Nasib Hasan Riyan, the second of three children of Golam Razzak and Sammi Akter, had a constant drive to stand out, in clothes or in action. He had a dream of becoming a pilot.

Riyan’s liveliness used to panic others in the house as he would go on trips outside Dhaka without telling his parents anything. Yet, his maturity helped to ease family tension in disputes, his father said on October 25.


Three bullets hit the 17-year-old spirited boy in the face and the chest on August 5, when he went out for celebrations after the overthrow of the Awami League government that day.

Nasib, who took part in the protests seeking reforms in civil service job reservations, went to Ganabhaban, where the deposed prime minister lived, with his elder brother Nuhash Hasan Rafin and several of his friends.

The student protests, which began on July 1, escalated into a mass uprising later that month, ultimately toppling the Awami League government.

Back from Ganabhaban, they gathered on the Ring Road at Shyamali, at a short distance from Nasib’s house. A group of police personnel suddenly approached them in the afternoon, firing indiscriminately, said Saikat Francis Gomes, a resident of the area who was standing near by.

‘The police personnel raised their hands at one point when several people requested with them not to fire. A procession was approaching from the opposite direction,’ Saikat said.

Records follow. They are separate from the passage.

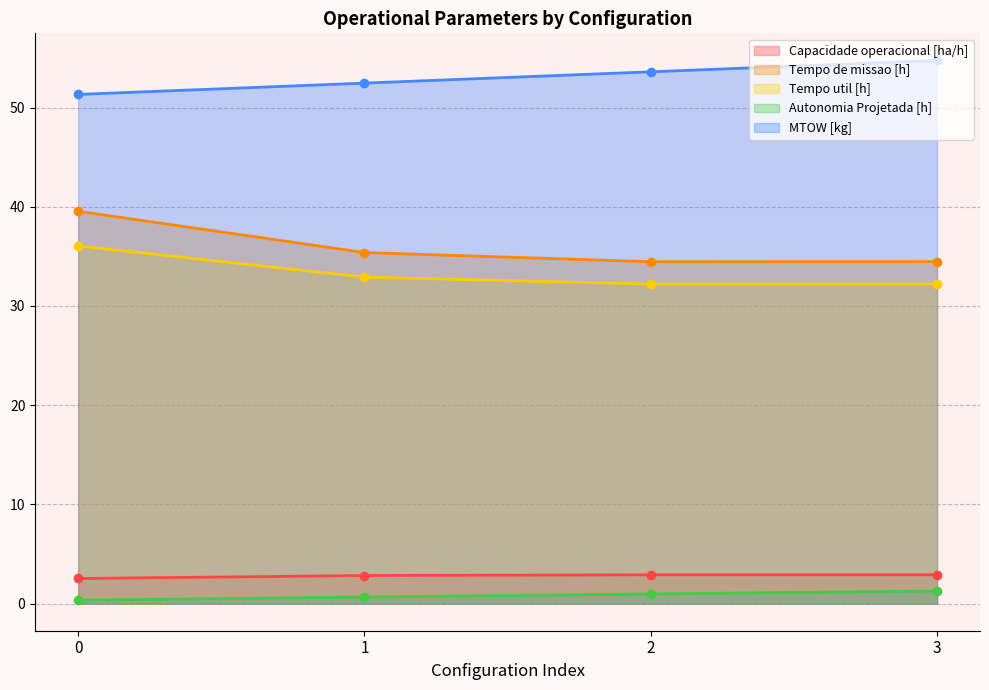

Reading right to left, transcribe all the data shown in this chart.

Capacidade operacional [ha/h]: 3=2.9	2=2.9	1=2.8	0=2.5
Tempo de missao [h]: 3=34.5	2=34.5	1=35.4	0=39.5
Tempo util [h]: 3=32.2	2=32.2	1=32.9	0=36.1
Autonomia Projetada [h]: 3=1.3	2=1.0	1=0.7	0=0.3
MTOW [kg]: 3=54.8	2=53.6	1=52.5	0=51.3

‘We urged the marchers not to clash with the police. But when a child threw a stone at the police, they began firing again. Nasib fell down.’

A quarter of an hour later, when the police moved away, Saikat, Nasib’s brother who ran into an alley when the police fired, and several others carried Nasib to Alliance Hospital.

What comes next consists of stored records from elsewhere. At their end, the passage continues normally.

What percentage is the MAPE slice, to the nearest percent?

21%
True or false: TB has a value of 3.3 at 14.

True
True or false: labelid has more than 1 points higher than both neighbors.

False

He was then taken to Shaheed Suhrawardy Medical College Hospital where he was pronounced dead in the evening.

Eight to nine people were lying wounded on the ground, he said. Later that day, a mob beat to death two police personnel and a leader of the Chhatra League who were hiding in a nearby building, he added.

The police fired in self-defence when the station house was attacked, said a subinspector, who was transferred to the Adabar police on October 1, as he had heard.

Nasib’s father filed a complaint with the International Crimes Tribunal on August 29, accusing 52 people, including the deposed prime minister Sheikh Hasina, on charges of genocide.

The Directorate General of Health Services on September 24 said that after a preliminary investigation, it had listed 708 people having died in the protests and uprising.